Eloisa Marchesoni told Finance Magnates that “without going into the very complicated technical details” regarding the transition to Eth2.0, “it is enough to know that it is thanks to a mechanism known as sharding and the transition to proof -of-stake will be able to process thousands of transactions per second using very little energy. “
“These innovations will allow Ethereum to solve the age-old ‘blockchain trilemma’ that says it is not possible to achieve security, speed and decentralization at the same time,” she said. “If all goes well, Ethereum will therefore be efficient and sustainable.”
Ms. Marchesoni also stated that developments towards Eth2.0 have apparently been welcomed by investors: “The value of Ethereum’s cryptocurrency has more than quadrupled from its 2018 lows,” she said. In addition, the amount of Ether currently in the Eth2.0 smart contract has risen to over $ 3 billion since Eth2.0 launched its so-called “beacon chain” on December 1st.

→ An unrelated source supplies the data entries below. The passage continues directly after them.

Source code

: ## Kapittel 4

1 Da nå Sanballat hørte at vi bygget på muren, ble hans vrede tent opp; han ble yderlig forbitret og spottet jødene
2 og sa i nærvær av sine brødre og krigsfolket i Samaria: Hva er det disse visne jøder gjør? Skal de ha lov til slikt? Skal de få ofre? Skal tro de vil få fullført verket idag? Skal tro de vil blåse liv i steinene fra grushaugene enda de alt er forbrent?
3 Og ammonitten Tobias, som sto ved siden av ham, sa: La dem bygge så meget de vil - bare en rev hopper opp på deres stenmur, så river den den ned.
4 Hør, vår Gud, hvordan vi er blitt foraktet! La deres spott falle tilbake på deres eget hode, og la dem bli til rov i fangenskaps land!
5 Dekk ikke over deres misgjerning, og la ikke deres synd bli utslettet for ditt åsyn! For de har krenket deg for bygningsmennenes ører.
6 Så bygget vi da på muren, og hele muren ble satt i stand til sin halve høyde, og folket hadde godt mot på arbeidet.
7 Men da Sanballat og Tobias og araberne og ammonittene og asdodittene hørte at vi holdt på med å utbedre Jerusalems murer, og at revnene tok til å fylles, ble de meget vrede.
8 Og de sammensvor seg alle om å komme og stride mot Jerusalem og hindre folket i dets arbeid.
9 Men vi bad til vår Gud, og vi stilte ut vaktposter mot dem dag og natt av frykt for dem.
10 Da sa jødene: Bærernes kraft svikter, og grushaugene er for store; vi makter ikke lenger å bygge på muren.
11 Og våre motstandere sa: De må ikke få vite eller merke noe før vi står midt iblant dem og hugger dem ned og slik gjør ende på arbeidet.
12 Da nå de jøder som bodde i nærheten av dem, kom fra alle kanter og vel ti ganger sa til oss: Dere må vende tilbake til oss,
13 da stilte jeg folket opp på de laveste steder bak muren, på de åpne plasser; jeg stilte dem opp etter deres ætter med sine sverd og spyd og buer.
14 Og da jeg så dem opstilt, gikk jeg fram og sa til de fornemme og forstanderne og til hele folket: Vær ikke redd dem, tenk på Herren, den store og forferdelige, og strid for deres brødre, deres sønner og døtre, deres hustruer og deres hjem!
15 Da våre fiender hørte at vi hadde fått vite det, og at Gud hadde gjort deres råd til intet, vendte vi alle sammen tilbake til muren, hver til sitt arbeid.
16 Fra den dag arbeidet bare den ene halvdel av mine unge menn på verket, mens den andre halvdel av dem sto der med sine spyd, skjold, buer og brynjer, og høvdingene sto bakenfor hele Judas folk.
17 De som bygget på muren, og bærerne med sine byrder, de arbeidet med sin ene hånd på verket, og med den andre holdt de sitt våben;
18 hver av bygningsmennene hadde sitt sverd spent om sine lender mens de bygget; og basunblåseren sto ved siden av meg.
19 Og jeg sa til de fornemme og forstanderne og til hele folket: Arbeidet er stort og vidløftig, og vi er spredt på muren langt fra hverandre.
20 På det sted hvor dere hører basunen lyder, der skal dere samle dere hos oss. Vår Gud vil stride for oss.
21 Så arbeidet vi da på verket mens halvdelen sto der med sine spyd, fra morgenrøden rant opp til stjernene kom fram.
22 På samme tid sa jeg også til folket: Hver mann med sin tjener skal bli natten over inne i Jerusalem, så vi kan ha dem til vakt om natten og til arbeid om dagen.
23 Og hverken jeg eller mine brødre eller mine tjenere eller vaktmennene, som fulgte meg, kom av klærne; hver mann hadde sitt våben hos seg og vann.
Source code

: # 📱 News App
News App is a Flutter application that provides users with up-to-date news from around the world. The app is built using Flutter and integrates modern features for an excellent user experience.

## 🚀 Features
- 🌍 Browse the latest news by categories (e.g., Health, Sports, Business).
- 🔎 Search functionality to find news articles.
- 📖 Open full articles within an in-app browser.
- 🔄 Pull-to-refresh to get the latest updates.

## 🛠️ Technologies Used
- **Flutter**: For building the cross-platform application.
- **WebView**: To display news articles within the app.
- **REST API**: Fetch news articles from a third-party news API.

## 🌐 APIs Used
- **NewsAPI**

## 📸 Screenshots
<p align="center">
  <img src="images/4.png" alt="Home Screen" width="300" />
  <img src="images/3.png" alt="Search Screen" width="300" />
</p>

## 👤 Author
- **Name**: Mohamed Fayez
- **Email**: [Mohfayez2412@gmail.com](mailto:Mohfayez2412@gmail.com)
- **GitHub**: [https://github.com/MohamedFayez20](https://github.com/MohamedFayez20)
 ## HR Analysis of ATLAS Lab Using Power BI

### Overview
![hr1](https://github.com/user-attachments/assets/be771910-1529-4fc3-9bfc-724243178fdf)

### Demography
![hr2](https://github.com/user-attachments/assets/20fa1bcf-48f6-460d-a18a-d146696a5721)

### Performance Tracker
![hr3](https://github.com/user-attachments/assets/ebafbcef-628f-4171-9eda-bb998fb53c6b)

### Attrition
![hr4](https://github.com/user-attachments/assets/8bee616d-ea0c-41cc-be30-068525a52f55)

In addition, Ms. Marchesoni pointed out that since the launch of the chain of lights “[the number of transactions on] The Ethereum blockchain has surpassed that of Bitcoin, “which was previously the most widely used cryptocurrency network.
Therefore, ether is not a store of value like Bitcoin. However, this does not mean that it is not valuable and will not continue to grow in the long run.
Konstantin Boyko-Romanovsky, CEO and founder of Allnodes, told Finance Magnates that he believes that “sooner or later the majority of institutional investors will turn their attention to Ethereum, which is known to have many more uses than the number one currency, [Bitcoin]. ”
“This of course creates positive expectations for investors with regard to possible profits. There is currently no discussion in the crypto community about flippening, a term used to describe the possibility that Ethereum will outperform Bitcoin as the leading cryptocurrency. However, the fact remains the same, Ethereum is currently more energetic than ever. “
The growth of the DeFi ecosystem is positive for both BTC and ETH
Interestingly, the fact that the growth of the DeFi ecosystem is good for not only the growth of Ether and the Ethereum network, but also good for Bitcoin.
“BTC was certainly an important part of the DeFi ecosystem, especially as a security,” Doug Schwenk told Finance Magnates. In other words, the more DeFi grows, the more Bitcoin is used in DeFi. For example, at press time, the Total Locked-Up Value (TVL) in the DeFi Ecosystem had reached $ 25.49 billion. DeFis TVL’s $ 5.02 billion is made up of bitcoin.
As Finance Magnates previously reported, “The amount of Bitcoin currently used in the DeFi ecosystem may not be enough to have a significant impact on the price of Bitcoin. Currently, the amount of bitcoin used in the DeFi ecosystem is just under 1% of the circulating bitcoin supply. “
In addition, Doug Schwenk believes that a healthy Bitcoin price could lead to further growth of the DeFi ecosystem: “If the BTC price continues to grow and becomes more stable over time, this could enable a robust DeFi ecosystem,” he said . “The DeFi ecosystem will ultimately be held back if there is no asset with sufficient market capitalization that can be considered reliable security.”